▸ FRAGMENTO DE PÁGINA
------------

Fausto Masó / El Nacional
De todo se acusa a una revolución. De matar a su población de hambre, llevar un país al desastre, provocar un desastre mundial, como la Revolución rusa. En cambio, la revolución de Nicolás Maduro amenaza con matar, a los que la siguen, de aburrimiento. Maduro no provoca noticias interesantes, y hasta Raúl Castro se ha contagiado con esa Venezuela chavista. Raúl ya no sale en la prensa. Para llamar la atención debería presentarse en las Naciones Unidas en traje de baño y pegarse un tiro en la cabeza. No lo hará. Maduro lo ha embrujado, y volvió una revolución tremebunda en una aburrida. Los que visitan La Habana de turismo no hablan de volver. La Habana provoca bostezos.
Al morir Hugo Chávez desapareció el dramatismo de Venezuela. Nicolás Maduro no es Chávez ni la madre Teresa. No pide mirar la muerte a los ojos, estamos además bizcos desde hace tiempo. Desapareció el inventor del circo y se acabaron los dólares. A Maduro lo están culpando de los pecados del padre eterno; su verdadera misión sería darle la espalda al legado de Chávez en nombre del propio Chávez. Con los pocos recursos que les quedan, los hermanos Castro apoyan a Maduro, quien no cierra periódicos y estaciones de televisión de la oposición, las compra a través de intermediarios. Paga avisos a página completa en The New York Times para publicar un discurso en la ONU.

------------

▸ TAREA A
Según la columna, ¿qué dirigente cubano se ha contagiado con esa Venezuela chavista?
▸ TAREA B
Resume en una lista breve el párrafo de la columna que empieza con "Al morir Hugo Chávez", conservando sus datos principales.
▸ TAREA C
Por favor, reescribe el pasaje de la columna comenzando por "Fausto Masó /" y siguiendo hasta "Habana provoca bostezos.", y sustituye "La Habana" por "Caracas".

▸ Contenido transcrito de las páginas
------------

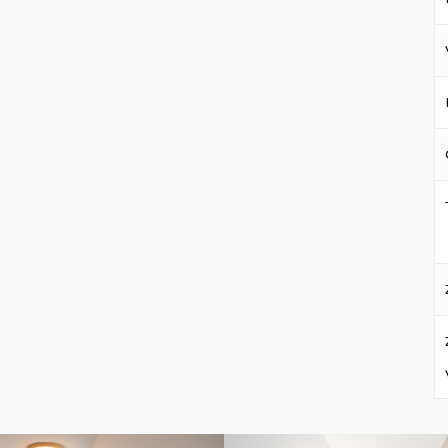
DSC06802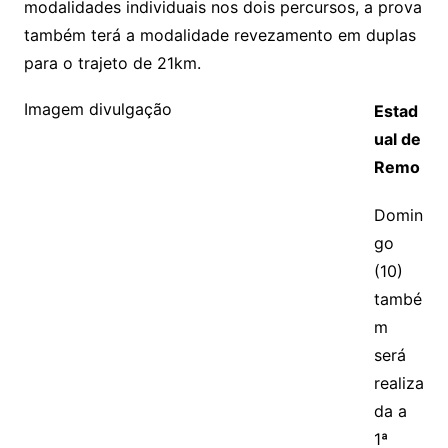
modalidades individuais nos dois percursos, a prova
também terá a modalidade revezamento em duplas
para o trajeto de 21km.
Imagem divulgação
Estad
ual de
Remo
Domin
go
(10)
també
m
será
realiza
da a
1ª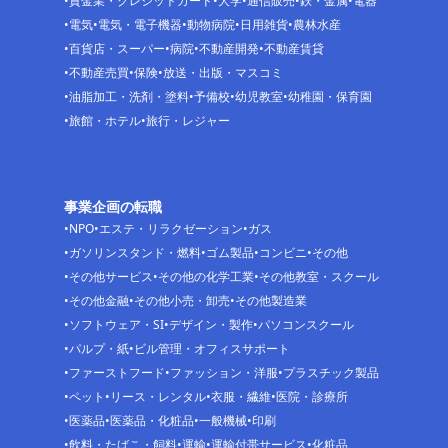
貸金業・クレジットカード
大学
通信販売
鉄・金属
電器
電気
電気・電子機器
動物病院
日用雑貨
農林水産
百貨店・スーパー
病院
不動産開発
不動産賃貸
不動産売買
保険
放送・出版・マスコミ
油脂加工・洗剤・塗料
予備校
幼児教室
幼稚園・保育園
旅館・ホテル
旅行・レジャー
事業企画の転職
NPO
エステ・リラクゼーション
ガス
ガソリンスタンド・燃料
ゴム製品
コンビニ
その他
その他サービス
その他の化学工業
その他教室・スクール
その他金融
その他小売・卸売
その他製造業
ソフトウェア・SI
デザイン・製作
パソコンスクール
パルプ・紙
ビル管理・オフィスサポート
ファーストフード
ファッション・洋服
プラスチック製品
ペット
リース・レンタル
衣服・繊維
医院・診療所
医薬品
医薬品・化粧品
一般機械
印刷
飲料・たばこ・飼料
運輸
運輸付帯サービス
化粧品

------------

▸ RESPUESTA A
Raúl Castro.

▸ RESPUESTA B
- Con la muerte de Hugo Chávez desapareció el dramatismo de Venezuela.
- Nicolás Maduro no es Chávez.
- Desapareció el inventor del circo y se acabaron los dólares.
- A Maduro lo culpan de todo; su verdadera misión sería darle la espalda al legado de Chávez en nombre del propio Chávez.
- Los hermanos Castro apoyan a Maduro con los pocos recursos que les quedan.
- Maduro no cierra periódicos ni estaciones de televisión de la oposición, sino que los compra a través de intermediarios.
- Paga avisos a página completa en The New York Times para publicar un discurso en la ONU.

▸ RESPUESTA C
Fausto Masó / El Nacional
De todo se acusa a una revolución. De matar a su población de hambre, llevar un país al desastre, provocar un desastre mundial, como la Revolución rusa. En cambio, la revolución de Nicolás Maduro amenaza con matar, a los que la siguen, de aburrimiento. Maduro no provoca noticias interesantes, y hasta Raúl Castro se ha contagiado con esa Venezuela chavista. Raúl ya no sale en la prensa. Para llamar la atención debería presentarse en las Naciones Unidas en traje de baño y pegarse un tiro en la cabeza. No lo hará. Maduro lo ha embrujado, y volvió una revolución tremebunda en una aburrida. Los que visitan Caracas de turismo no hablan de volver. Caracas provoca bostezos.